Tuesday, 24 December 2013

Around Inle Lake

Inle Lake introduces the first recurring sound of Burma – the phut, phut, phut of the diesel engine.  In the coming days this will become ubiquitous – used to power long boats on the lakes and rivers and the tractor like vehicles used for transporting both people and goods
Our hotel, Viewpoint, is just off main lake with picturesque cabins over the water.  It’s a great location, the rooms are lovely – more like suites with sitting area separated from bedroom - and we enjoy beautifully presented breakfasts. In fact, most of our hotels are excellent – I get the feeling that tourists have been coming here for a while, despite a widespread boycott before 2010.

We are travelling in the first half of the dry season, which is the coolest part of the year so I’d been prepared for cool mornings and evenings in this area – but not for the degree of outdoor living in Burma.  Our cabins are made of brick, but many of the traditional houses and restaurants are wooden structures with bamboo walls.   It may be picturesque, but with no doors or windows to shut out the evening’s chill, our first night is spent eating a delicious dinner at a local restaurant wearing layers of t-shirts and fleeces topped with our cycling jackets – an experience that’s repeated for several days.

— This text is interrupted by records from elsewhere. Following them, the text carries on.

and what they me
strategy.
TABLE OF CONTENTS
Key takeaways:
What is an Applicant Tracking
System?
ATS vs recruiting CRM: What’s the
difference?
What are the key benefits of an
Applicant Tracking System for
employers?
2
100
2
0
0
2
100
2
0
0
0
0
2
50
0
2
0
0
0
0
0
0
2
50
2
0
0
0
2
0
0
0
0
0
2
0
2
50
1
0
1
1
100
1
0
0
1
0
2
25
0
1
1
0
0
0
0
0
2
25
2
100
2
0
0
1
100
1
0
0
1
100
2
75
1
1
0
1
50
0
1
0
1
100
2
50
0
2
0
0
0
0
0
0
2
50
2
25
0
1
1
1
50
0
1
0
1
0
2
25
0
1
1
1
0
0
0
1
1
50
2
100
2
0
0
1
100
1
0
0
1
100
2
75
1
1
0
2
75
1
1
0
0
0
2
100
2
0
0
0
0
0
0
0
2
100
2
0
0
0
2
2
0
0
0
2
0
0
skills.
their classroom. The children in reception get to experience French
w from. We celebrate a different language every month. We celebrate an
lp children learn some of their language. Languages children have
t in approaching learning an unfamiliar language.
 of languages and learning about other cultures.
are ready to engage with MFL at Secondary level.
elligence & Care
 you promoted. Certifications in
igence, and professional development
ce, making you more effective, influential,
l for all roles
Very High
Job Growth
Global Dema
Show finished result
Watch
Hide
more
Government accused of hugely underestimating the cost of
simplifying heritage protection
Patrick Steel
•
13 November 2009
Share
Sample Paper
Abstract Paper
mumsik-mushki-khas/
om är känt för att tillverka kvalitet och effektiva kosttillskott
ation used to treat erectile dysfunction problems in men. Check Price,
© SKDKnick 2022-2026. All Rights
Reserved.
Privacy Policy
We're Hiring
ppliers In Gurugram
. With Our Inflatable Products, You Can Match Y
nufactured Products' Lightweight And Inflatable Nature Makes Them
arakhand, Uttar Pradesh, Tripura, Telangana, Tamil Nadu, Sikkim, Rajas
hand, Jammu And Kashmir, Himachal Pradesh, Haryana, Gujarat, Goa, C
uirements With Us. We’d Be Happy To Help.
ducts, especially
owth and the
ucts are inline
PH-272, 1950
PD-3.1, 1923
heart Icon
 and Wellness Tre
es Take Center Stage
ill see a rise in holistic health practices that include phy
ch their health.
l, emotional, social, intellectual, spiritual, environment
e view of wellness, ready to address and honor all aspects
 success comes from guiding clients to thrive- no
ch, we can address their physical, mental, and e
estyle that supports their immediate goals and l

Our first day’s cycling is a gentle tour of villages on the eastern side of the lake, taking in one of Burma’s latest agri-ventures - a vineyard and winery established less than 10 years ago, but already producing several hundred thousand bottles a year.  We are treated to a tasting at 9am! Perhaps it’s the early hour, but even with the help of its French vintner, the Red Mountain label is unlikely to challenge the world’s more established wine regions just yet.  The wine making kit is impressive though, and hopefully this and another winery venture nearby, headed this time by an Austrian vintner, will prove successful in the long run.
 

Our short cycle tour ends at jetty on the lake where we transfer to a more leisurely form of transport – our very own long boat.  This gives us a close up view of the communities living around and on the lake – there are stilted houses and floating market gardens with networks of waterways between, as well as schools, monasteries, pagodas, restaurants, hotels and skilful craft industries including a fascinating lotus and silk weaving centre. It takes thousands of lotus stems, harvested from the lake itself to make a small piece of cloth.  Fine strands are pulled from inside the stem of the lotus, twisted together, roughly spun and dried before the fine spinning and eventual weaving begins.  



The most famous image of the lake is the leg fishermen – so called because they row their skiffs with one leg wrapped around the oar, leaving their hands free to manage their nets.  It’s an extraordinary sight – the wooden oar almost becomes part of the fisherman’s body – and must require extraordinary strength and balance to achieve.

Another stop, at the jumping cat monastery, lacks one thing –the jumping cats – apparently they all died last year during bad weather – but the place is full of kittens who, we are told, it will take 3 years to train to jump through hoops.  I’m not sure if the training process is meant to teach the monks the virtues of patience, or if these elusive cats are just a myth.